Dataset extract.

- - - -

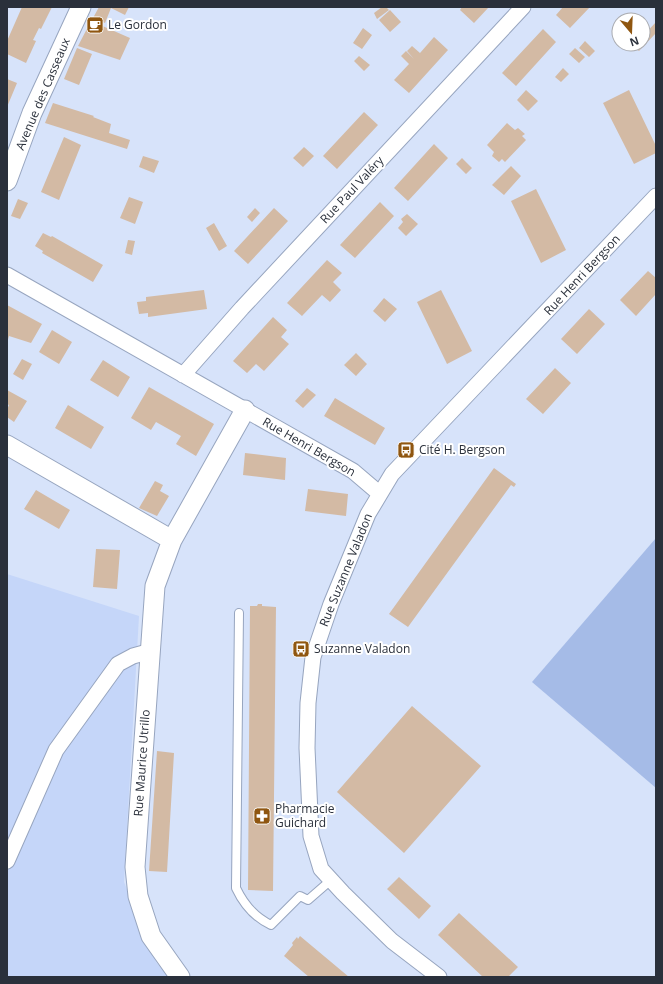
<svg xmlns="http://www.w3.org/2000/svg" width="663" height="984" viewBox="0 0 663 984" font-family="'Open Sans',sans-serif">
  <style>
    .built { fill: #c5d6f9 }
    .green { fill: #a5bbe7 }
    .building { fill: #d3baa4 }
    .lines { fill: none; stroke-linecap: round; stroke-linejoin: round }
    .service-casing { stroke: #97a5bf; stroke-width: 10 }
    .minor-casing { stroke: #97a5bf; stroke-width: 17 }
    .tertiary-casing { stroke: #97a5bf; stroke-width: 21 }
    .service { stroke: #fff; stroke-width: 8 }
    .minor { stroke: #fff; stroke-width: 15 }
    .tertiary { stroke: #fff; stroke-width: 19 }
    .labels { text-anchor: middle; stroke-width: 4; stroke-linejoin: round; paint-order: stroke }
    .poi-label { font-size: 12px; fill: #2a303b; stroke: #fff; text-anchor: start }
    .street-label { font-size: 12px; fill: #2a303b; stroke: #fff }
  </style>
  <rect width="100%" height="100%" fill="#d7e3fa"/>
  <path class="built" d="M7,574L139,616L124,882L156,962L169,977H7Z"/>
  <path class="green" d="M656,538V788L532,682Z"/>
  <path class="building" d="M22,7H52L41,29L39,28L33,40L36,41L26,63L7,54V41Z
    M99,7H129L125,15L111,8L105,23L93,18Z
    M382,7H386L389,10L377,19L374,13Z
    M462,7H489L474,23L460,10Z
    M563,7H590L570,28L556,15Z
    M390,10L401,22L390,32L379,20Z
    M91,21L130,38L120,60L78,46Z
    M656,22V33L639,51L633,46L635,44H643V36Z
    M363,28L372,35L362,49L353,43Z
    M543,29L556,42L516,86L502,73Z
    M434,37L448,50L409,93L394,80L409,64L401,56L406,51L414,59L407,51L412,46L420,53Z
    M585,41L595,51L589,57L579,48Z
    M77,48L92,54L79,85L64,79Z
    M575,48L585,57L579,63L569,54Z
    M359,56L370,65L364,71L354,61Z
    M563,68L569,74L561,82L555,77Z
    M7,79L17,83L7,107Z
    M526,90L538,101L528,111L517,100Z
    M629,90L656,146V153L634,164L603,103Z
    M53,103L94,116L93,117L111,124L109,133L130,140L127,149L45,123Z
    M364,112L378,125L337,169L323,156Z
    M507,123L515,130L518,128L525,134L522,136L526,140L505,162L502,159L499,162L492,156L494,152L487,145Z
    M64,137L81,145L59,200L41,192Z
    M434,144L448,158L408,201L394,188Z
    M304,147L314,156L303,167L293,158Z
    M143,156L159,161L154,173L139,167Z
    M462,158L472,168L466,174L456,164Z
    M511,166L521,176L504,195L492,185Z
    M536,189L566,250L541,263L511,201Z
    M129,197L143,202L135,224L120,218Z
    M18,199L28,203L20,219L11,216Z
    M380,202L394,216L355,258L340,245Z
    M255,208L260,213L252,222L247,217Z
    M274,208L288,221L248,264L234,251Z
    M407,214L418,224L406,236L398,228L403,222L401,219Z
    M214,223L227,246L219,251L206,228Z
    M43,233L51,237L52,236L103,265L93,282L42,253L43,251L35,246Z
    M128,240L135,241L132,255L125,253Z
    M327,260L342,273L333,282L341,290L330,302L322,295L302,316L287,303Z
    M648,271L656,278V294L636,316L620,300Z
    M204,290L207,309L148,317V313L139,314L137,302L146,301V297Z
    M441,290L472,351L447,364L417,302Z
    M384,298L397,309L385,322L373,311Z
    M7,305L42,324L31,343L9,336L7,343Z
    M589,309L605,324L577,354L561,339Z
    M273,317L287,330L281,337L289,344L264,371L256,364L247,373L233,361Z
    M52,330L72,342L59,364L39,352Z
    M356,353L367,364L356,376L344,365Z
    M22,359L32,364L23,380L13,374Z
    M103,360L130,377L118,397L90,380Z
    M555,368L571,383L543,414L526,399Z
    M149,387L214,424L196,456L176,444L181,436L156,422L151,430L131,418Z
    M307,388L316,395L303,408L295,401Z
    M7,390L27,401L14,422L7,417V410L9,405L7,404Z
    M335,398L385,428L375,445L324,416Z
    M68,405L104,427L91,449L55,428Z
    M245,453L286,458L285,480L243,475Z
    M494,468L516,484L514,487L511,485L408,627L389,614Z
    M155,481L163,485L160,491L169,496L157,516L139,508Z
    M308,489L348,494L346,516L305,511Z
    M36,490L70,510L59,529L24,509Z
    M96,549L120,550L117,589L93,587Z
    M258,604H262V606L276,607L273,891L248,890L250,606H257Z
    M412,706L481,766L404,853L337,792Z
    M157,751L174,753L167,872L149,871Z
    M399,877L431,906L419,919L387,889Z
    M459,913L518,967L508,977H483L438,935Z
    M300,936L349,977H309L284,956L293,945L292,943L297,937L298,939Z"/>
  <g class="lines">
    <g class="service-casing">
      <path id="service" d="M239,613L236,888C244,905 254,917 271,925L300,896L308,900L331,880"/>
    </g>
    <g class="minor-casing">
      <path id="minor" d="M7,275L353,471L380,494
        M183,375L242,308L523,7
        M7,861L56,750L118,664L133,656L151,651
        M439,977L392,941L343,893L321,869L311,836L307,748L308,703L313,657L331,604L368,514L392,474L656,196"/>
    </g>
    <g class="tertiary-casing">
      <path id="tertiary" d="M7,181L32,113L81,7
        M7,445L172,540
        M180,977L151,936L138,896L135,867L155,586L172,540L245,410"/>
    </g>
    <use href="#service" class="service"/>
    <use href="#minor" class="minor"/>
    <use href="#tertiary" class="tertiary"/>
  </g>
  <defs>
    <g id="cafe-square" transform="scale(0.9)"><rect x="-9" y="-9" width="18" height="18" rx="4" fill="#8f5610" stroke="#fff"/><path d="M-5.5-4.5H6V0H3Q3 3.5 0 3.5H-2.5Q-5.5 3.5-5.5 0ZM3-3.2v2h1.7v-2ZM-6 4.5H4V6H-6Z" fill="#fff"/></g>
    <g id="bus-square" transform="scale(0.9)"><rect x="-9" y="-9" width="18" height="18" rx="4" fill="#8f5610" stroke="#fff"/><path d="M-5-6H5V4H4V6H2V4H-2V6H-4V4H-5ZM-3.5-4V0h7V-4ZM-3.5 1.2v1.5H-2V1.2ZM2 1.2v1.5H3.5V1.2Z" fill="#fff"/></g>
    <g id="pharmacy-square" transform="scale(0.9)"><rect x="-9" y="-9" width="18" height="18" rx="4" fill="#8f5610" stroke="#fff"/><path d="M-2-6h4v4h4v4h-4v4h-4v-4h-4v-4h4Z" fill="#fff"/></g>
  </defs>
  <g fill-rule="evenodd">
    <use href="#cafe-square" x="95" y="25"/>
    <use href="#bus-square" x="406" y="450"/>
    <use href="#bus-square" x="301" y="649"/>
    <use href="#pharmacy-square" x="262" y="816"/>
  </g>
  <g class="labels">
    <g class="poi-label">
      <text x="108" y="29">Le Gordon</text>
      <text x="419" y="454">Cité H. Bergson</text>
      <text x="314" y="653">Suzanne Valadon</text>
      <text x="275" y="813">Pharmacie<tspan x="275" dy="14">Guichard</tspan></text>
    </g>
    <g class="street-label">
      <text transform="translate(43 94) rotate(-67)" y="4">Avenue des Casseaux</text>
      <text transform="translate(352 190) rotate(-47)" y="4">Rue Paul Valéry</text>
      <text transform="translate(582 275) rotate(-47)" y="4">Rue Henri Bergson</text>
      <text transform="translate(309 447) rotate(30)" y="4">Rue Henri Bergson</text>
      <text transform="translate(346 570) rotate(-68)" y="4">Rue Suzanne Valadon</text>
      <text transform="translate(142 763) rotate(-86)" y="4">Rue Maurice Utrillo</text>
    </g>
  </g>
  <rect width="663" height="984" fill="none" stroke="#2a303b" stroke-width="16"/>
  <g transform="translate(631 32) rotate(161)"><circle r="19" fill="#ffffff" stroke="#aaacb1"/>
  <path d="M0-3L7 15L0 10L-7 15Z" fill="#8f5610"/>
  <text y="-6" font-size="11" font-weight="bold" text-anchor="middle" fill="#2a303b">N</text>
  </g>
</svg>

- - - -

Task instructions. Within the material above, find every line containing the word "lines" and copy it.

Solution for this exercise.
    .lines { fill: none; stroke-linecap: round; stroke-linejoin: round }
  <g class="lines">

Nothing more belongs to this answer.